Calling the sequestration bluff
A few scenes of Sequestration Terror walkback, as zero hour approaches and the Administration realizes it can’t keep the shrill hysteria going. First up, courtesy of the Washington Post, Arne Duncan becomes the latest to suffer blowback for abusing the word “literally”:
“There are literally teachers now who are getting pink slips, who are getting notices that they can’t come back this fall,” Education Secretary Arne Duncan said Sunday on CBS’s “Face the Nation.”
When he was pressed in a White House briefing Wednesday to come up with an example, Duncan named a single county in West Virginia and acknowledged, “whether it’s all sequester-related, I don’t know.”
And, as it turns out, it isn’t.
Officials in Kanawha County, West Virginia say that the “transfer notices” sent to at least 104 educators had more to do with a separate matter that involves a change in the way West Virginia allocates federal dollars designated for poor children.

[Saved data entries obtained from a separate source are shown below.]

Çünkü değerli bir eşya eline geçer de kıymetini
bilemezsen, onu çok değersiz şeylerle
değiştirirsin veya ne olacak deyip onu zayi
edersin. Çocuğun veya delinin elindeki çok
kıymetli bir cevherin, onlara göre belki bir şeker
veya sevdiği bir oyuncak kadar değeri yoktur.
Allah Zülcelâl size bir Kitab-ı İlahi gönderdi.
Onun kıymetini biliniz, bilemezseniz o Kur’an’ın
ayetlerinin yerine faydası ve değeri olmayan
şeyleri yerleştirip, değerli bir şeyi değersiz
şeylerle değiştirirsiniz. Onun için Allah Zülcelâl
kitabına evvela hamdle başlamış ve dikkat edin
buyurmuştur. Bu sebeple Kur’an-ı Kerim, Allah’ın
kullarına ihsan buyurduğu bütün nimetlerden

Whoops! Well, how about those constant Obama threats that our airports will become quagmires due to sequester-imposed 90-minute flight delays? House Transportation and Infrastructure Committee chair Bill Shuster got together with John Thune, ranking Republican on the Senate Commerce, Science and Transportation Committee, to call that bluff.
FAA Administrator Michael Huerta had to admit, “I can’t tell you with precision that it would be 90 minutes every day.” The agency still can’t figure out exactly how it will handle the sequestration cuts, but Huerta conceded they have considerable flexibility for dealing with them – so the predictions of air-travel stasis are, to say the least, premature.
It’s odd that these agencies seem so taken aback by reductions in the rate of spending growth they’ve been expecting since 2011, isn’t it? Too bad they don’t have some sort of top-level leadership that could have prepared them for the coming ripples of fiscal restraint.